HONG KONG — HSBC Holdings on Tuesday posted a 48% fall in first-quarter pretax profit, as the funds it set aside for loan losses surged in anticipation of coronavirus-induced defaults.
The bank, which draws 95% of its profit from Asia, reported pretax profit of $3.23 billion in the three months ending March 31. That compares with $6.21 billion in the same period a year earlier and the $3.67 billion average based on brokerage firm estimates compiled by the bank.
Its profit after tax declined 49% to $2.51 billion.
Provisions for loan losses climbed to $3.03 billion from $585 million a year earlier, the London-headquartered bank said in a statement. The pandemic has resulted in a sharp deterioration in creditworthiness of borrowers worldwide, with consequent knock-on effects on lenders.
“The economic impact of the COVID-19 pandemic on our customers has been the main driver of the change in our financial performance since the turn of the year,” HSBC Chief Executive Noel Quinn, who took over the position full time on March 18, said in a statement.
“The resultant increase in expected credit losses in the first quarter contributed to a material fall in reported profit before tax compared with the same period last year,” he said.
HSBC joins other major international banks in ramping up provisions to prepare for a global recession, which is threatening corporate profits and has already led to millions of job losses.
Quinn has already put on hold a plan he unveiled in February as interim CEO to eliminate 35,000 jobs in three years in order to slash costs. The bank also suspended its dividend for the first time in 74 years under pressure from the U.K. financial regulator.
HSBC, which is estimated to have $600 million in outstanding loans to Singapore oil trader Hin Leong, said the higher provisions also reflected a “significant charge” to a corporate exposure in Singapore without naming the company.
The oil trader, which was caught off guard by the recent plunge in oil prices and wrong-way bets on the commodity, owes banks $4 billion, and a company presentation to creditors put the expected loan recovery at just 18 cents on the dollar.
HSBC, which expects mid-to-high single-digit percentage growth in assets in 2020, said it will continue to assess the impact of the coronavirus outbreak and review the appropriateness of its medium-term financial targets and dividend policy at or before full-year results.
The lender expects higher provisions and lower customer activity during the year. It plans to offset the pressure on revenue and profits by cutting operating expenses
HSBC shares have dropped 31% since the start of the year through Monday’s close in Hong Kong, compared with a 14% decline for the benchmark Hang Seng Index and a 49% slump for Standard Chartered.

REQUIREMENT A -
Summarize the article on HSBC's first-quarter results in two sentences.
REQUIREMENT B -
In the article on HSBC's first-quarter results, what share of its profit does the bank draw from Asia?
REQUIREMENT C -
Reproduce the stretch from "HONG KONG —" through "to $2.51 billion." in the article on HSBC's first-quarter results.

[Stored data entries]
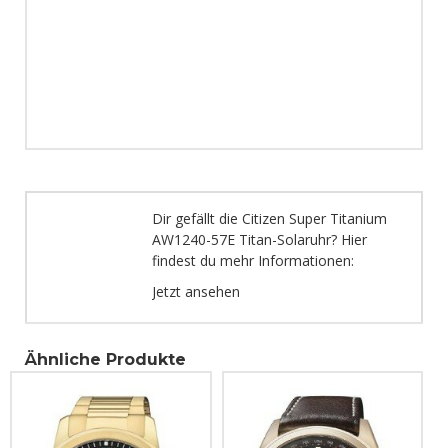
Dir gefällt die Citizen Super Titanium
AW1240-57E Titan-Solaruhr? Hier
findest du mehr Informationen:
Jetzt ansehen
Ähnliche Produkte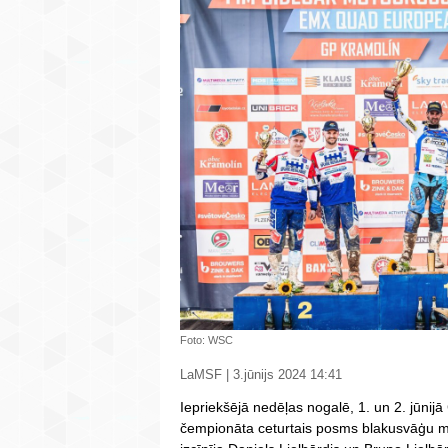
Foto: WSC
LaMSF | 3.jūnijs 2024 14:41
Iepriekšējā nedēļas nogalē, 1. un 2. jūnij
čempionāta ceturtais posms blakusvāģu mot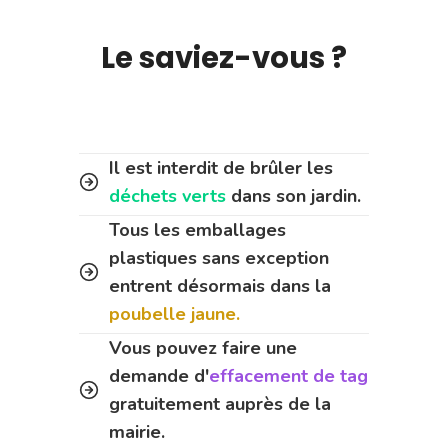
Le saviez-vous ?
Il est interdit de brûler les
déchets verts
dans son jardin.
Tous les emballages
plastiques sans exception
entrent désormais dans la
poubelle jaune.
Vous pouvez faire une
demande d'
effacement de tag
gratuitement auprès de la
mairie.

EXERCISE SOLUTION A -
HSBC's first-quarter pretax profit fell 48% to $3.23 billion as its provisions for loan losses climbed to $3.03 billion from $585 million a year earlier, driven by the economic impact of the COVID-19 pandemic. The bank has put a plan to eliminate 35,000 jobs on hold, suspended its dividend for the first time in 74 years, and expects higher provisions and lower customer activity during the year.

EXERCISE SOLUTION B -
95%

EXERCISE SOLUTION C -
HONG KONG — HSBC Holdings on Tuesday posted a 48% fall in first-quarter pretax profit, as the funds it set aside for loan losses surged in anticipation of coronavirus-induced defaults.
The bank, which draws 95% of its profit from Asia, reported pretax profit of $3.23 billion in the three months ending March 31. That compares with $6.21 billion in the same period a year earlier and the $3.67 billion average based on brokerage firm estimates compiled by the bank.
Its profit after tax declined 49% to $2.51 billion.